This week, California announces a new law that could help lower rates of obesity, diabetes and tooth decay, Maryland reports that more kids are getting dental care and even the seals at the New England Aquarium are celebrating National Children’s Dental Health Month! Join the conversation on Twitter using #FridayDentalDL.

In honor of National Children’s Dental Health Month, the seals at the New England Aquarium have been brushing their pearly whites to remind visitors how important good oral health really is- even for seals.

A new law could make California the first state to require warnings on the front of all beverage containers with added sweeteners that have 75 or more calories per 12 ounces. The label would read: "STATE OF CALIFORNIA SAFETY WARNING: Drinking beverages with added sugar(s) contributes to obesity, diabetes, and tooth decay." It’s important to educate people about the effects excess sugar can have on oral health, as well as their overall health.

The Defense Department recently started the procurement process for a dental electronic health record (EHR) capable of managing 17,000 patient appointments per day. According to NextGov.com, the Defense Department Health Management Systems Modernization program managed by the Defense Health Agency aims to start the process with a test site at Ft.

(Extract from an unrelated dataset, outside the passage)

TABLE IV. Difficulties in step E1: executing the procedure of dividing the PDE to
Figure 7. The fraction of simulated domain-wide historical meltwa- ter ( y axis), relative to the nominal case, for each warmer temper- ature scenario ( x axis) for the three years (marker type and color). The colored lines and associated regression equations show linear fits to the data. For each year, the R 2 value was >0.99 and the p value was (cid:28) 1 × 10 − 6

Lewis, WA, in late 2016 and complete installation in 57 hospitals, 364 medical clinics, 225 veteran’s clinics, and 282 dental clinics by 2019.

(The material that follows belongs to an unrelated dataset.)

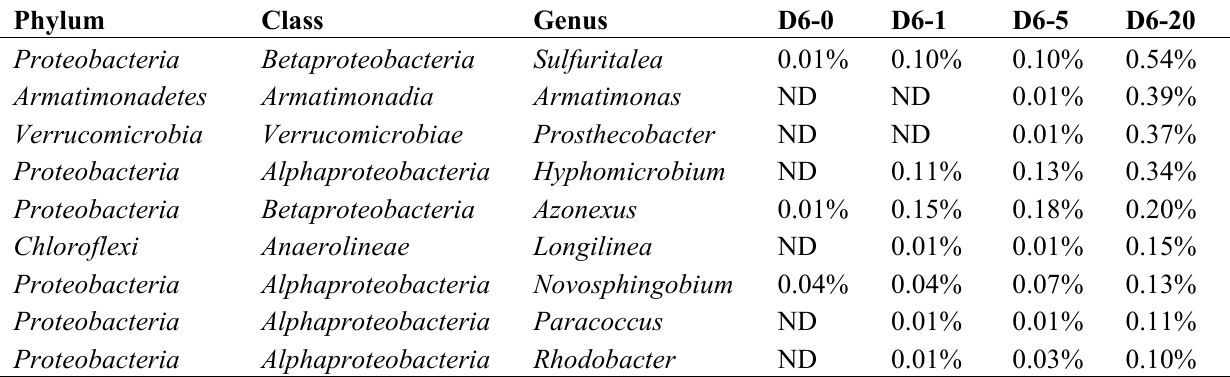
Table 2. Taxon composition profile of tetracycline resistant bacteria (TRB) in activated sludge.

According to a new state report by the University of Maryland School of Dentistry, the number of children in Maryland with untreated tooth decay dropped 41 percent from 2001 to 2011. According to an announcement in the Washington Post from the Maryland Department of Health, approximately 14 percent of children had untreated dental caries, a drop from 23 percent in 2000 and 2001. We are thrilled to hear that the number of children with untreated dental issues is decreasing. It’s important that parents remain vigilant that their children brush, floss and receive regular dental checkups.

The American Academy of Pediatric Dentistry recently launched the “Monster-Free Mouths Movement” to help parents educate children about the importance of practicing good oral health habits and the not-so-fun “monsters” that will attack teeth if they don’t, like “Tartar the Terrible,” who breaks down tooth enamel and causes cavities. The website contains fun activities for parents and their children, like certificates of achievement for getting a dental checkup.